▶ _文档节选_
■ ■ ■

当前位置: 首页 > 网络学院 > 服务端脚本教程 > PHP > PHP 安全技巧连载 #3[译]
原文出处:http://devzone.zend.com/article/1754-PHP-Security-Tip-3
翻译:[email protected]
Being Security conscious is a good thing but that alone won’t solve the problem. Developers have to be vigilant when it comes to security. Even then you can’t do it alone. Today’s Security tip reminds you of this.
存在安全意识是件好事,但这并不是单独可以解决的问题。当提到安全问题时开发者们必须提高警惕。尽管那样你也不能够单独处理。今天的安全性技巧就是要提醒你这点。
Since your application may be harboring security vulnerabilities that you have not been exposed to, third-party security software or services should be considered to help bring a fresh perspective and find overlooked weaknesses.
因为你的程序可能含有安全性的问题而你没有发觉,第三方安全软件或是服务应该要考虑去帮助发现那些没被注意的缺点并带来一些新方案。

■ ■ ■

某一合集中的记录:
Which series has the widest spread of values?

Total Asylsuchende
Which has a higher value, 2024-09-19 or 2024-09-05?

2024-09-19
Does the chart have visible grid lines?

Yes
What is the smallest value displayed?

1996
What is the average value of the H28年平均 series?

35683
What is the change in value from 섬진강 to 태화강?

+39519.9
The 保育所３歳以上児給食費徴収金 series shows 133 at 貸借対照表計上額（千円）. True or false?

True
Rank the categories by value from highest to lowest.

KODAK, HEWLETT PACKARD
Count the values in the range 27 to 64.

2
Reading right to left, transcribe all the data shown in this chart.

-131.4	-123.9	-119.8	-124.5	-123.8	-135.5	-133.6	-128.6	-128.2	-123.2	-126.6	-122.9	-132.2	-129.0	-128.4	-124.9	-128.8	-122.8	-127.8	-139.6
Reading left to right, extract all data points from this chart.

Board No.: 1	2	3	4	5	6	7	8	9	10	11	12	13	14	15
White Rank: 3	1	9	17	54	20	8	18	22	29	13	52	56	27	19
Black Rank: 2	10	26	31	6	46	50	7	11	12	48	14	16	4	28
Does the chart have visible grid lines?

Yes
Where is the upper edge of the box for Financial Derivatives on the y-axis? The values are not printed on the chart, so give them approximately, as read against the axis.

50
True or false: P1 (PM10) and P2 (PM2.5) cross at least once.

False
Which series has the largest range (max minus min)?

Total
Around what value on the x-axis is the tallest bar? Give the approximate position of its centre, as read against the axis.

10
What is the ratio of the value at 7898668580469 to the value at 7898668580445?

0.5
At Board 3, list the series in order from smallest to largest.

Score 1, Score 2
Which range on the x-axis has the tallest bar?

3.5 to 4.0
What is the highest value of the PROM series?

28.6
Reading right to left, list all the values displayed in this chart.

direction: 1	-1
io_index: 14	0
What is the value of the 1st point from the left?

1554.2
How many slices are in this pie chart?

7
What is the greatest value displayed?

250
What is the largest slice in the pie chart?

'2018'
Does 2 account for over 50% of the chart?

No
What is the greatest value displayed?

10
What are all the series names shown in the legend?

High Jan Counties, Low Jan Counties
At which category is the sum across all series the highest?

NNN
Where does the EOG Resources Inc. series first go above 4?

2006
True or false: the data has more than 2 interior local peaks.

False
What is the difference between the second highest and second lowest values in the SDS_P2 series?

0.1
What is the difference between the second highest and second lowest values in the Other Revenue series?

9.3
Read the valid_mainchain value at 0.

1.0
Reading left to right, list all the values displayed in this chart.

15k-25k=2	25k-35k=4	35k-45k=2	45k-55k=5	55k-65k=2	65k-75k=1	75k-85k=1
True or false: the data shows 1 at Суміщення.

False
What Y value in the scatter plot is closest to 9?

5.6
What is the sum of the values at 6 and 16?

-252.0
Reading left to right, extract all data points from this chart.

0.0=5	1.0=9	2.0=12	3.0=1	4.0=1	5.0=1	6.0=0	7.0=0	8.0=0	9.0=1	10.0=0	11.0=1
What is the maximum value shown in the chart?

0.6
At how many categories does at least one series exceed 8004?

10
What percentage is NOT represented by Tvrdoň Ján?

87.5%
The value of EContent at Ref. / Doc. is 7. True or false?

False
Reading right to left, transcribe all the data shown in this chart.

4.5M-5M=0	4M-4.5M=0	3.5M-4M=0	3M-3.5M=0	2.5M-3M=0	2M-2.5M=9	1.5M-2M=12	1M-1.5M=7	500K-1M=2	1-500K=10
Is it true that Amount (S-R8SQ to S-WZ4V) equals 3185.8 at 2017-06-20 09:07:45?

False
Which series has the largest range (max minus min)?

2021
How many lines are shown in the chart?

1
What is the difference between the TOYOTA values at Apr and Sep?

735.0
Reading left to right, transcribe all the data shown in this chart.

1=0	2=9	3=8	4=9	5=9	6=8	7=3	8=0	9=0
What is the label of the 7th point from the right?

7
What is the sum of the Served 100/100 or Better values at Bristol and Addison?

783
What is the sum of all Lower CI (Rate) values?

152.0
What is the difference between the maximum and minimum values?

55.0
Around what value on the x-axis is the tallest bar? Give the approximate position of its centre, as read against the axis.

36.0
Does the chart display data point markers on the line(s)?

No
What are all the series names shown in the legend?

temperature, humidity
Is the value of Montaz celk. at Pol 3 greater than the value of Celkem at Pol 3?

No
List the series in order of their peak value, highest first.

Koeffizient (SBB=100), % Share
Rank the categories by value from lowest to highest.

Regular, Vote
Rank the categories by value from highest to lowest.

■ ■ ■

▶ _任务清单_
**1.** 按照这篇PHP安全技巧译文的说法,开发者应当考虑借助什么来发现被忽视的弱点?
**2.** 请接着这篇PHP安全技巧译文最后一句往下续写。

▶ _答案列表_
**1.** 应考虑借助第三方安全软件或服务。

**2.**
As a developer you should have tools in your toolbox that will help you find security vulnerabilities in your applications. Tools like Chorizo will help you by performing automated scans of your code. Programs like PHPSecInfo will help you ensure that your environment is configured properly.
作为一名开发人员你应该有一些工具来帮助你找到程序中的安全漏洞。像 Chorizo 可以帮助你执行自动的代码扫描工作。还有像 PHPSecInfo 这样的程序可以帮你确保开发环境是否妥当。
Using tools like these and other scanning tools should not be the only thing you do to ensure security. They are however, an important part of the mix. Let trusted projects and vendors help you build and maintain secure applications.
使用这些工具和其他一些扫描工具并不是你唯一可以保证安全性的办法。但不管怎样它们的确是其中比较重要的一部分。让些可信的企业或是卖主帮你建立和维护程序的安全。